=== WHAT YOU ARE ASKED TO DO ===
Look through the records below for the line holding "盟境內金融機構的俄羅斯央行資產。雖然資產本身仍". Write it out exactly, with each following line through the line holding "приспособленных для".

(Collected data)
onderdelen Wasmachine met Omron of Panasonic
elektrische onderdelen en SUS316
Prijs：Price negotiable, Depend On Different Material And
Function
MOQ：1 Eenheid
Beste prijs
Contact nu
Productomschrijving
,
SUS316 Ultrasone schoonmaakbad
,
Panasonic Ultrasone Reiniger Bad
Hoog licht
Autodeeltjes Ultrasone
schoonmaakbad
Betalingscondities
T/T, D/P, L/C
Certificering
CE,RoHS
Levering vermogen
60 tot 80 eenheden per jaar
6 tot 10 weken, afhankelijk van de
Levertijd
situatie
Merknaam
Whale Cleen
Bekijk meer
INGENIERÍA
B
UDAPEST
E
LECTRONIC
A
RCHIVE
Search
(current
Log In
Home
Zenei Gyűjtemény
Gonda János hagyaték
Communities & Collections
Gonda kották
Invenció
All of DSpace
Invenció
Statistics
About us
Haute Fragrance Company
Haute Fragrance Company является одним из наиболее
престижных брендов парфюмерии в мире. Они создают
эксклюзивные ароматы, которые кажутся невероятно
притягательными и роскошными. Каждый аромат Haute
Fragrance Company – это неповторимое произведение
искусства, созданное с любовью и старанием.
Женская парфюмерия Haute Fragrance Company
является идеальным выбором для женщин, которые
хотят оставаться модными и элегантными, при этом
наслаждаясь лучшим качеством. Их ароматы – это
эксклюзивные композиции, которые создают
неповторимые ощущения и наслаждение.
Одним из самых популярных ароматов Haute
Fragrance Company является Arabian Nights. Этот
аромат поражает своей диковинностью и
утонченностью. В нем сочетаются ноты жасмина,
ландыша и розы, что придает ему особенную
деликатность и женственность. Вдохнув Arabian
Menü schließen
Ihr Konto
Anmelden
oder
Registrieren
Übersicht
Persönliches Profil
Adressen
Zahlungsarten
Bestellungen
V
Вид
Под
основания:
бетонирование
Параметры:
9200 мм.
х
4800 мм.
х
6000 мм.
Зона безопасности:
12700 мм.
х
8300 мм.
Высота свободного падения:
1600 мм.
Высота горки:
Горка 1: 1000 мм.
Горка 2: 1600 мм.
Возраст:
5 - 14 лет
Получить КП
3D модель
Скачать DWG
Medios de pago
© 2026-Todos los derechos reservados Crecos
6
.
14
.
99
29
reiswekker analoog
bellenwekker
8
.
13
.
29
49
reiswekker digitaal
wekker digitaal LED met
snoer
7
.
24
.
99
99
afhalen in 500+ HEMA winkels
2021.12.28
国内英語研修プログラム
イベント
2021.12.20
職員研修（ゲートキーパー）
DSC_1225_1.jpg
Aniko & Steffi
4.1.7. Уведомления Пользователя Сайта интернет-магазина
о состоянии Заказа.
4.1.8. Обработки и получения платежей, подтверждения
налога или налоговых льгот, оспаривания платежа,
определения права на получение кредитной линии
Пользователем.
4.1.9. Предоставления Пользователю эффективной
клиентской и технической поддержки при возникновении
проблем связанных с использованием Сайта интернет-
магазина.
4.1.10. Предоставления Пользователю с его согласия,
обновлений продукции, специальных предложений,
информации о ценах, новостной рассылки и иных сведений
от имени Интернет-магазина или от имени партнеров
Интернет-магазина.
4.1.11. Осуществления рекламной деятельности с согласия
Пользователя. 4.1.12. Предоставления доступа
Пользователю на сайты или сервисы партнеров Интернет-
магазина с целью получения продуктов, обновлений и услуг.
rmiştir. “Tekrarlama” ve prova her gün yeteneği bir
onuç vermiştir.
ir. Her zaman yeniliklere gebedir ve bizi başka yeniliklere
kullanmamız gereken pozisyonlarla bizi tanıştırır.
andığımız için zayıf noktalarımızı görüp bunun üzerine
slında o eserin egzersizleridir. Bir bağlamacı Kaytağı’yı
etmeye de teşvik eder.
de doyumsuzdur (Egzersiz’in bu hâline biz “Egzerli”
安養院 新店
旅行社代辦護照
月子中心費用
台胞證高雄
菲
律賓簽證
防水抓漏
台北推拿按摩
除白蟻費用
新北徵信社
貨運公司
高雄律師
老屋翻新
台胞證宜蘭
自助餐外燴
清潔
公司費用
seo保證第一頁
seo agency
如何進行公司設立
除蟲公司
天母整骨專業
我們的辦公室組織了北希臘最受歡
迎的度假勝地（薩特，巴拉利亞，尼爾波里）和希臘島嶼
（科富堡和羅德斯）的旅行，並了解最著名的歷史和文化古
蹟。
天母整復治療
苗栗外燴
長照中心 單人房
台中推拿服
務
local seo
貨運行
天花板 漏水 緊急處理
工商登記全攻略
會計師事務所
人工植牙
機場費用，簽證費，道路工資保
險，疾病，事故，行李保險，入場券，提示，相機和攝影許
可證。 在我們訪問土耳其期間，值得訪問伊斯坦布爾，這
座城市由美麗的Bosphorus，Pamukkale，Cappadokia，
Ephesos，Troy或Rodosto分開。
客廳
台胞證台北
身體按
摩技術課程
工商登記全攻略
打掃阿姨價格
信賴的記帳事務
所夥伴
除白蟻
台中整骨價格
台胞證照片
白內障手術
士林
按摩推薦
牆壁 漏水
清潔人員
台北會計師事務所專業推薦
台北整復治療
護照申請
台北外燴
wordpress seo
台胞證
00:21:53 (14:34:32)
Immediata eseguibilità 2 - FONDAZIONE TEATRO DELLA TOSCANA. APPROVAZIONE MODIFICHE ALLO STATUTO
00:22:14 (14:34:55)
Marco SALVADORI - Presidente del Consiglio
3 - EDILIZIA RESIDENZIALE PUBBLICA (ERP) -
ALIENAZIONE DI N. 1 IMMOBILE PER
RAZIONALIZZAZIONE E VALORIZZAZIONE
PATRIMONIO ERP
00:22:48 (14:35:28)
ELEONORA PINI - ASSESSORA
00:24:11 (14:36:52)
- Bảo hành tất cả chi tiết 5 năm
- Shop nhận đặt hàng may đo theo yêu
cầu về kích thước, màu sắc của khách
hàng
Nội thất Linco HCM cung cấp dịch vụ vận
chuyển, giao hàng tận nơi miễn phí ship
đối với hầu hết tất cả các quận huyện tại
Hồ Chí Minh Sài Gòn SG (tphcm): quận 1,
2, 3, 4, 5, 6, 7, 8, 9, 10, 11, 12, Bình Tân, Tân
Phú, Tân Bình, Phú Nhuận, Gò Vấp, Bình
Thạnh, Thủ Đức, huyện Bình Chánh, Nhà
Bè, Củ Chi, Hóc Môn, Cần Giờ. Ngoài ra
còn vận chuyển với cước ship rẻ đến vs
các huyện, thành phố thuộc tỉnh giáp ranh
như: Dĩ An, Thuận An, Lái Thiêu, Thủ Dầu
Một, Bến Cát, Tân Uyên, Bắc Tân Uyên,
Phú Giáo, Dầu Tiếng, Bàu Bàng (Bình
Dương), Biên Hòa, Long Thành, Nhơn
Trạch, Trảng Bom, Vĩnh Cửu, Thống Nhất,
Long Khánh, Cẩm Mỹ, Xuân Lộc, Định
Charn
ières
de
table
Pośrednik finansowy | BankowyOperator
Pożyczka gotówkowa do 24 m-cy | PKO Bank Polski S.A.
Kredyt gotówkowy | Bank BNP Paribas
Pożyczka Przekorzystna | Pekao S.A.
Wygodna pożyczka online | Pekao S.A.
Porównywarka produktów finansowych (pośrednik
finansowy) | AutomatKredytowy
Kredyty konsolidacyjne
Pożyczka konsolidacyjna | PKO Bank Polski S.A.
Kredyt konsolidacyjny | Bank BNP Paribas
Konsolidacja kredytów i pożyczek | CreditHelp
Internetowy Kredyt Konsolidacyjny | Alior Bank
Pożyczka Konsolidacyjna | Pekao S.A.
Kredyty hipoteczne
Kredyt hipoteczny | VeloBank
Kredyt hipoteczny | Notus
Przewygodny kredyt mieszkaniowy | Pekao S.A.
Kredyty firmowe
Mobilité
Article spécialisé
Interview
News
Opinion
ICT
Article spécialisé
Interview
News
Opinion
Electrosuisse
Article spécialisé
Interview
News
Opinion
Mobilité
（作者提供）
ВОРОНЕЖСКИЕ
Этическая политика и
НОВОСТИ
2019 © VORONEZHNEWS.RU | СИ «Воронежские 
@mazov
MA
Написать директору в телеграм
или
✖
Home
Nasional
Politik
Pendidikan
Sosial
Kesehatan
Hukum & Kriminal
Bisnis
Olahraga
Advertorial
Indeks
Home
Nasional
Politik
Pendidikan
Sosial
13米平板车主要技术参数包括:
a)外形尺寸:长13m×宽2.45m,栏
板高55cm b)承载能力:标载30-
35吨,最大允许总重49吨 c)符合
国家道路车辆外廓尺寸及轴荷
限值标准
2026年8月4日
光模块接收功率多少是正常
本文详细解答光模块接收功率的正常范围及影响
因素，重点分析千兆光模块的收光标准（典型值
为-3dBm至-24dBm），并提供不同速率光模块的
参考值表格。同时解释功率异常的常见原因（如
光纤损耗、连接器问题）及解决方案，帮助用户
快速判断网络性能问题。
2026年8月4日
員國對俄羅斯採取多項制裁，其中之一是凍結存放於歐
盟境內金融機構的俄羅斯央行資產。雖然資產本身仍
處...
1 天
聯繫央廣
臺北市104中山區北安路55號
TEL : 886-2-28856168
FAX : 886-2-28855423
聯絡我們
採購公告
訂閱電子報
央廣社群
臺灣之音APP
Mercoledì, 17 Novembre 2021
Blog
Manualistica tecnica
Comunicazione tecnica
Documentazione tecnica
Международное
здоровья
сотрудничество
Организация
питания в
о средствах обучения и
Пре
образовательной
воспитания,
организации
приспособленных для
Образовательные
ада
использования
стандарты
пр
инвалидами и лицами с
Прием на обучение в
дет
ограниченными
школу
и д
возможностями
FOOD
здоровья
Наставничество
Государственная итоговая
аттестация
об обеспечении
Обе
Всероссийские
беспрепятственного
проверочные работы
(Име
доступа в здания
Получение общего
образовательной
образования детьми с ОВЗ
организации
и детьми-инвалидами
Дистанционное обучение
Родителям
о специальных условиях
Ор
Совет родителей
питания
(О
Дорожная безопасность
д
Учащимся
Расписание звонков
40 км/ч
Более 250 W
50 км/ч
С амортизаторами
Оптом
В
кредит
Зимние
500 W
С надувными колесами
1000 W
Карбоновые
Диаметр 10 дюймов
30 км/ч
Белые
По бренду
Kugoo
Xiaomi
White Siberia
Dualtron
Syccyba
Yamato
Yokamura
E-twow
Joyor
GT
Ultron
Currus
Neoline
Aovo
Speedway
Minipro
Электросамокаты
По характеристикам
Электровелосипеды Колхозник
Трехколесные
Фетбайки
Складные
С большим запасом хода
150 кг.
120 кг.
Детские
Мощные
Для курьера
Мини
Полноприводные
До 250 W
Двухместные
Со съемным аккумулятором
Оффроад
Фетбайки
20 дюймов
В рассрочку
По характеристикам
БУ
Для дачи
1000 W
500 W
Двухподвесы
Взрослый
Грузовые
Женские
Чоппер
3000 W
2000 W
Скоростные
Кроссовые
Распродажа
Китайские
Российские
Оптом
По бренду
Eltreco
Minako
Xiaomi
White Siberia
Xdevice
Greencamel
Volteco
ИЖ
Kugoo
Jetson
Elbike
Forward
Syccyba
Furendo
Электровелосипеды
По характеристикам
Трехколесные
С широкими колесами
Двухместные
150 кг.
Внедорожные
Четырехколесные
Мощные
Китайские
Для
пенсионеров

=== OUTPUT ===
盟境內金融機構的俄羅斯央行資產。雖然資產本身仍
處...
1 天
聯繫央廣
臺北市104中山區北安路55號
TEL : 886-2-28856168
FAX : 886-2-28855423
聯絡我們
採購公告
訂閱電子報
央廣社群
臺灣之音APP
Mercoledì, 17 Novembre 2021
Blog
Manualistica tecnica
Comunicazione tecnica
Documentazione tecnica
Международное
здоровья
сотрудничество
Организация
питания в
о средствах обучения и
Пре
образовательной
воспитания,
организации
приспособленных для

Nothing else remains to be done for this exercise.